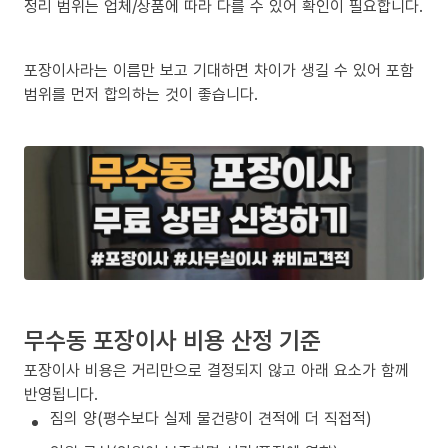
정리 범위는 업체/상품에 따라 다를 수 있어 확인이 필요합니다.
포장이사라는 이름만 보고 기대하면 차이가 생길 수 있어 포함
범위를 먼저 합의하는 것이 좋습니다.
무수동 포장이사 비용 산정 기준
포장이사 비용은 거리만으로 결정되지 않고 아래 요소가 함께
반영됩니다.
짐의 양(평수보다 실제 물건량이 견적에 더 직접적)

--------------------------------

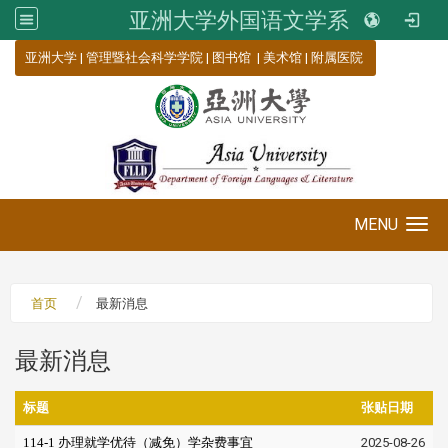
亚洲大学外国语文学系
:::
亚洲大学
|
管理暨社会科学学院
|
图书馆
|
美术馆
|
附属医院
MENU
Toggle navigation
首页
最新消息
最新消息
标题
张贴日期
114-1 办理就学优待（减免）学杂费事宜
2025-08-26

--------------------------------

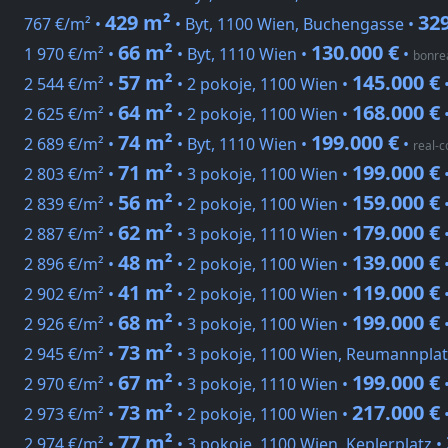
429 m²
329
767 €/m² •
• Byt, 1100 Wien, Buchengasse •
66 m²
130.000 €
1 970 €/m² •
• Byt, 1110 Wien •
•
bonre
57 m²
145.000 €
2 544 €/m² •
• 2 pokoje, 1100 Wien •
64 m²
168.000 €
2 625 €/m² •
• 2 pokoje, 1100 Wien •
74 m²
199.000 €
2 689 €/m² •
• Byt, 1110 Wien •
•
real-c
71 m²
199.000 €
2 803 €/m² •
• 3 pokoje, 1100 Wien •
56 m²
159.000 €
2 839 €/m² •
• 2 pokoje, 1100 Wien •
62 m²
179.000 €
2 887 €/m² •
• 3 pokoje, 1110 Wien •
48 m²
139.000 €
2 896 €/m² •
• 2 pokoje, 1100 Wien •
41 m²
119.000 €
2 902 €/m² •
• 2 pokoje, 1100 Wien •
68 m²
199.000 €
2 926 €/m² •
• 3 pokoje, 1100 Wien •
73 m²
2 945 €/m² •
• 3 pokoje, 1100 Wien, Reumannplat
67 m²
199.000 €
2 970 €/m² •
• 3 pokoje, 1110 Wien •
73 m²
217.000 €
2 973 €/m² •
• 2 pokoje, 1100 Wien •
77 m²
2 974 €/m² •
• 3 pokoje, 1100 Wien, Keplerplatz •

--------------------------------

* _What you are asked to do_
Quote the material from the line containing "정리 범위는 업체/상품에 따라 다를 수 있어 확인이 필요합니다." up to and including the line containing "짐의 양(평수보다 실제 물건량이 견적에 더 직접적)".

* _Exercise solution_
정리 범위는 업체/상품에 따라 다를 수 있어 확인이 필요합니다.
포장이사라는 이름만 보고 기대하면 차이가 생길 수 있어 포함
범위를 먼저 합의하는 것이 좋습니다.
무수동 포장이사 비용 산정 기준
포장이사 비용은 거리만으로 결정되지 않고 아래 요소가 함께
반영됩니다.
짐의 양(평수보다 실제 물건량이 견적에 더 직접적)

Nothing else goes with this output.